Evaluation of the surface temperature of laying hens in different thermal environments during the initial stage of age based on thermographic images
¹ University of Viçosa, Department of Agricultural Engineering of Federal, Av. Peter Henry Rolfs, s/n Campus University of Viçosa, BR36570-900, Viçosa, Brazil
² University of Firenze, Department of Agricultural, Food and Forestry Systems, Via San Bonaventura, 13, IT50145 Firenze, Italy
*Correspondence: firstname.lastname@example.org; email@example.com
The initial stage of laying hens requires important care in relation to the thermal environment, in view of the good development of the birds, the obtaining of good quality pullets and, consequently, the adequate laying rate of adult birds.

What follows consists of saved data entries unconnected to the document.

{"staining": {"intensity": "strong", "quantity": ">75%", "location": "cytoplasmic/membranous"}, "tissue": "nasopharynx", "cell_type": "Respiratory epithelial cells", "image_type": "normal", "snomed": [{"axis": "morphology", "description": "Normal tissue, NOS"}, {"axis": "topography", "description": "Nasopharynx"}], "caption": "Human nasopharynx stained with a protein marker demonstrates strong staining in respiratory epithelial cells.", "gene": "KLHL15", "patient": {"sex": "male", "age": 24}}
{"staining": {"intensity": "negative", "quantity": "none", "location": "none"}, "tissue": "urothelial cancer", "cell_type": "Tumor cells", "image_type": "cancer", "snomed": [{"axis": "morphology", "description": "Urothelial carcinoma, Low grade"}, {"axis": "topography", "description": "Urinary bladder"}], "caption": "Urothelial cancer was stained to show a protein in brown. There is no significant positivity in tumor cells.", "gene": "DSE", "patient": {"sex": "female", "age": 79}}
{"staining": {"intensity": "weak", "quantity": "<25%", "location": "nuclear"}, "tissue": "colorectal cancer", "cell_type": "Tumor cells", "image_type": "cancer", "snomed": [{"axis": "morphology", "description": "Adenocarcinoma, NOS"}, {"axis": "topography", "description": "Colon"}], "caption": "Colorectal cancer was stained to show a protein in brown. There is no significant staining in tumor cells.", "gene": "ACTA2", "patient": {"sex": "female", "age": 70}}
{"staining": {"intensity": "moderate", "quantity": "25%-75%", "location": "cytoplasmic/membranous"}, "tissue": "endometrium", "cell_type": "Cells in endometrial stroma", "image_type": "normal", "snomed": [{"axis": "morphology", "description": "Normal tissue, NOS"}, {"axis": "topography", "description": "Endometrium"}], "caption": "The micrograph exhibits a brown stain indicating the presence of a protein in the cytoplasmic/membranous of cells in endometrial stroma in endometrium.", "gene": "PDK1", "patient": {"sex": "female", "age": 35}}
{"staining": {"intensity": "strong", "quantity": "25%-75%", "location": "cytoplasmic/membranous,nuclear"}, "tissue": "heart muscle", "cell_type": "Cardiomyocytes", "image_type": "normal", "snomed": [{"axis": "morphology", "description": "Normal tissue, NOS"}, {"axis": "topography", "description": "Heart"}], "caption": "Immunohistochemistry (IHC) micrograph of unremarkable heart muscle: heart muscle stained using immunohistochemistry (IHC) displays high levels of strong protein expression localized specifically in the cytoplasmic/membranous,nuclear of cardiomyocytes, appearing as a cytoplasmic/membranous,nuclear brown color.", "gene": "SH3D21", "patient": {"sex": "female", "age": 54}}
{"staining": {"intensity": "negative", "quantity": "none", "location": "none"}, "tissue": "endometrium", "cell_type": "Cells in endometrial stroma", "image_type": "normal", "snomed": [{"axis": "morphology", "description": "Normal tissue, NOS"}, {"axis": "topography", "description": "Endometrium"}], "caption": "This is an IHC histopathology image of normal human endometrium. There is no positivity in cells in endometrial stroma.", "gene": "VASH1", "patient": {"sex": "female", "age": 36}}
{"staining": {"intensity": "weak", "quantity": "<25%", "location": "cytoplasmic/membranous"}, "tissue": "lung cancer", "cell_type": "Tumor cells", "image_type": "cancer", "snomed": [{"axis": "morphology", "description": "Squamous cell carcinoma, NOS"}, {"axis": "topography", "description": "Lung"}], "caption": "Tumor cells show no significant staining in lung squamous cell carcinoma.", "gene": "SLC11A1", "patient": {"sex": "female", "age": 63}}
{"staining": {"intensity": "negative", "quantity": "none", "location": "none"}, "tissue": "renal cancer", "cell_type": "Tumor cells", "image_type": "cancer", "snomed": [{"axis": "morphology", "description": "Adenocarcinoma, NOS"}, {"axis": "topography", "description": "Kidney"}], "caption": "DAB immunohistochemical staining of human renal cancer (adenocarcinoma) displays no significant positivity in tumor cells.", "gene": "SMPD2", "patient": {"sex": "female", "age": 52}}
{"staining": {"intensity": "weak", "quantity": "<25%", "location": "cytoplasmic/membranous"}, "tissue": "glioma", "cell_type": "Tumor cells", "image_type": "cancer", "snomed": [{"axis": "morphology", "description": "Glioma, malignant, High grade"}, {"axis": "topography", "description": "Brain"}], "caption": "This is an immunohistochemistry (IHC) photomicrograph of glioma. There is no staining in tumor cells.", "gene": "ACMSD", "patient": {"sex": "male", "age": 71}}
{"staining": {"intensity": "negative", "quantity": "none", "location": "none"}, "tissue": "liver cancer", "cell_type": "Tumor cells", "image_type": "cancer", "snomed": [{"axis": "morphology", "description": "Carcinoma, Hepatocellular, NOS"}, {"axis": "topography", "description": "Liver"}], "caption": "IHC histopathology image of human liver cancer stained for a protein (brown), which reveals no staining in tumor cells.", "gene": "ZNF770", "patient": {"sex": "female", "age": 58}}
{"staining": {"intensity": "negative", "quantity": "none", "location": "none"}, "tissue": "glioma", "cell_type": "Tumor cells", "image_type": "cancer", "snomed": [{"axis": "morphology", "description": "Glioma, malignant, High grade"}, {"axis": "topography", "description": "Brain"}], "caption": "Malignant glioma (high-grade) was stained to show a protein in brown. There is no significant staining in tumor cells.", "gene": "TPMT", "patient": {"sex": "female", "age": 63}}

The aim of the present study was to study, through thermographic images, the variation of the superficial temperature of laying birds of the Lohmann LSL Lite line, from one to forty-two days of age, submitted to different thermal environments. For this experiment, 864 layer chicks were distributed homogeneously in four climatic chambers. The characterization of the different environments was as follows: thermal comfort conditions (32.8 °C–20.2 °C), two cold stress levels (28.0 °C–17.9 °C and 25.5 °C–17.3 °C) and one level of heat stress (37.4 °C–23.3 °C). The black globe temperature and humidity index (BGHI) was also calculated during the trials. The data were evaluated through the Tukey test, adopting the level of 5% of probability. Via infrared thermography the temperatures of head, body and shank of the laying birds were recorded. The results showed effect (P < 0.05) of the temperature of each environment on the surface temperature of the birds. Along with the rise of the ambient temperature, an increase in the surface
temperature (head and shank) was found.
Under the recommended comfort treatment, the performance of laying birds during the earlystage, related to the superficial temperature of the birds shows the best values with temperature ranges of 32.8 °C–20.2 °C and BGHI values between 82.3 ± 1.3 and 66.4 ± 1.3.